This is an inpatient unit, currently based in Ward 1, which aims to assist adults with a wide range of psychiatric illnesses and psychological problems. The services is available to people who live in the Valkenberg catchment area. The Unit has changed over the past couple of years: it is no longer a psychotherapeutic unit or a neuroclinic, and the focus is now on thorough assessment, and crisis intervention and treatment within a short-term programme.
The Unit caters for people with mood disorders (particularly major depressive episodes and dysthymis); somatisation and anxiety disorders (including post traumatic stress disorders), adjustment disorders, personality disorders (if it is felt that an intervention may help) and other "problems in living" (e.g. bereavement, coping with trauma).
People referred to the Unit should be willing and able to participate in a life-skills based ward programme.
The aims of the Unit
These are to assess the person's difficulties, formulate an understanding of these difficulties in terms of their life context, develop a treatment and management plan, provide containment and limited interventions, and refer the person for appropriate longer-tem follow-up or treatment. This follow-up may be at a community clinic, a specialised centre, or in the private sector.
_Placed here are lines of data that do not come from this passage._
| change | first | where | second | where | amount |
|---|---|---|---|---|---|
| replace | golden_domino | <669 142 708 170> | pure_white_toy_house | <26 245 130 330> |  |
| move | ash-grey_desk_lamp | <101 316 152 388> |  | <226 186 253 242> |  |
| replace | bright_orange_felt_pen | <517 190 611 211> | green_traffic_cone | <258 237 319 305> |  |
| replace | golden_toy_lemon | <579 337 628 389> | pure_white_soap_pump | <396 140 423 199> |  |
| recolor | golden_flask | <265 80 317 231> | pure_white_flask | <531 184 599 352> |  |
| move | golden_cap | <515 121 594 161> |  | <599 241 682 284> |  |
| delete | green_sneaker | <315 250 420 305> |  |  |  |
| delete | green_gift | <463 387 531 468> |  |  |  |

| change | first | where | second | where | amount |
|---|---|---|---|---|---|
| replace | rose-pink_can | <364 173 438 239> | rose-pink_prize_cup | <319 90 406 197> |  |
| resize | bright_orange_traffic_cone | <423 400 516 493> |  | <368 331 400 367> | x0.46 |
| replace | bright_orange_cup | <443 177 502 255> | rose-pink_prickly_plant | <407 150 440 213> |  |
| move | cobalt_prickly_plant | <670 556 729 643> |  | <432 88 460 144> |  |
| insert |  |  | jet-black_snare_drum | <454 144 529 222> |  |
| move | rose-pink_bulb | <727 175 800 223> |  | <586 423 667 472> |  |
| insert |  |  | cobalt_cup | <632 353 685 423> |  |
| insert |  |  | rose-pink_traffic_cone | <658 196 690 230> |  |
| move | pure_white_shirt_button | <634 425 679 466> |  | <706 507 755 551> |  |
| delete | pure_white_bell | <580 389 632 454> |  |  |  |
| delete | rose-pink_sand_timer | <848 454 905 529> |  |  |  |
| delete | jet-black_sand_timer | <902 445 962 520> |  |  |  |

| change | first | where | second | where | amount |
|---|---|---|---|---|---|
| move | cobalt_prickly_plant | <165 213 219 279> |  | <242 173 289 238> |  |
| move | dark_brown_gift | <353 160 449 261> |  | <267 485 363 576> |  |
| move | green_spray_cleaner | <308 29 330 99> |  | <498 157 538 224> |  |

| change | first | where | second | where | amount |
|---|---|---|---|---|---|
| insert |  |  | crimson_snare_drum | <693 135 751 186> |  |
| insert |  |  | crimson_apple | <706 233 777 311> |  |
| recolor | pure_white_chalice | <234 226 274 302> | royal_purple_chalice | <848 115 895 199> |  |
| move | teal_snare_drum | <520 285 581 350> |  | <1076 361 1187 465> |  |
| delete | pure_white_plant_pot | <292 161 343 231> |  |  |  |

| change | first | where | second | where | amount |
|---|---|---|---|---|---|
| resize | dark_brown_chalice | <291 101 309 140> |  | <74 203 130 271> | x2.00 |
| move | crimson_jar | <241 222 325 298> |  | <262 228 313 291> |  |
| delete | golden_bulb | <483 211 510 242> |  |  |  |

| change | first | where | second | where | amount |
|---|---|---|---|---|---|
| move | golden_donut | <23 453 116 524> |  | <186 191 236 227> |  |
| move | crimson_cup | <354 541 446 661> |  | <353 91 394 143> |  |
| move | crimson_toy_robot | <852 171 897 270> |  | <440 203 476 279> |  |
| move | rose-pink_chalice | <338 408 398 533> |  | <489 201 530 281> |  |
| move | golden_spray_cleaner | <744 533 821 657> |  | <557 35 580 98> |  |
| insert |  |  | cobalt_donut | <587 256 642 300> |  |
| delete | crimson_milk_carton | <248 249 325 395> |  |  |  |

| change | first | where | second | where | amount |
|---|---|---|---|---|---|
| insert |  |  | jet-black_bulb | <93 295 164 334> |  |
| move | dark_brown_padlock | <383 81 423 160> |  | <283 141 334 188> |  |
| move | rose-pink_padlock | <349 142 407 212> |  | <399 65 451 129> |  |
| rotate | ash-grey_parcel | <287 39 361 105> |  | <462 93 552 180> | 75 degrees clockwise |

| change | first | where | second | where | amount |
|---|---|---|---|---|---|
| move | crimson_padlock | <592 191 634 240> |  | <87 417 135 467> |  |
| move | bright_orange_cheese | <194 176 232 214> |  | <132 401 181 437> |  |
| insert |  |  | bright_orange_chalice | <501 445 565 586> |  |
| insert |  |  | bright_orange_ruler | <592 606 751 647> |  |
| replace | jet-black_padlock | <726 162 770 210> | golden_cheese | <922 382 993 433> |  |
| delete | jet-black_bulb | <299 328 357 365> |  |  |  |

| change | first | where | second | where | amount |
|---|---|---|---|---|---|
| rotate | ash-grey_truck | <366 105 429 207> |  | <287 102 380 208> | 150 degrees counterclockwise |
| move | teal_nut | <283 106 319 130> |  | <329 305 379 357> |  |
The Unit offers counselling, medication, psyco-education information about resources, family work, and a group programme focussed on support and the development of life skills (e.g. anxiety management, assertiveness). The daily programme also includes some hobbies (e.g. pottery, art). The programme runs for about two or three hours a day from Monday to Friday.
What the Unit does not offer
The Unit is not geared towards helping people with primary substance abuse, eating or psychotic disorders. People with these disorders should only be referred to the Unit if the disorder is secondary and reasonably well controlled.
Aggressive or violent individuals and those who are actively suicidal cannot be contained on this Unit, and they should only be referred when they are no longer an active risk to others or themselves and if they are appropriate for the programme.